(Page-level text extractions)
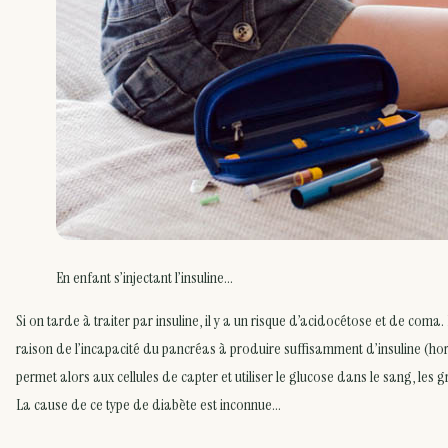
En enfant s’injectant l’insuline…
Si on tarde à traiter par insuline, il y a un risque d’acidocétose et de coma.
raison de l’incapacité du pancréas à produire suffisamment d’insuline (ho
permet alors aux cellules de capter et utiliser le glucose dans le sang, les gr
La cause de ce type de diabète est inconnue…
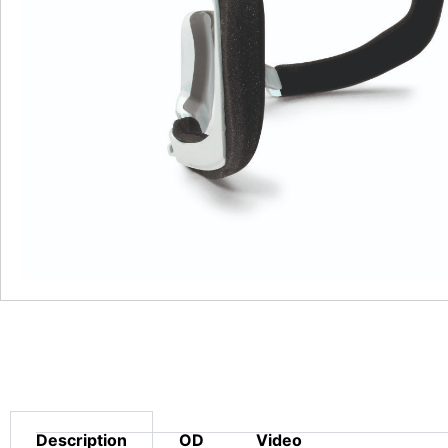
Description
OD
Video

--

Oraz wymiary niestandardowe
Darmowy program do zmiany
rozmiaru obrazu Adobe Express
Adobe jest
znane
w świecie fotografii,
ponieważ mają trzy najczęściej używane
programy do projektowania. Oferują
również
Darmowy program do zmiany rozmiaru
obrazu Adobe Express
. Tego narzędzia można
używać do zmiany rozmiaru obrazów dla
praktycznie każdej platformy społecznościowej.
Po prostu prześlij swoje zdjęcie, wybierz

# Aim of the exercise:
Above are the records; copy every line in them that holds the word "rozmiaru".

# Problem solution:
rozmiaru obrazu Adobe Express
Darmowy program do zmiany rozmiaru
używać do zmiany rozmiaru obrazów dla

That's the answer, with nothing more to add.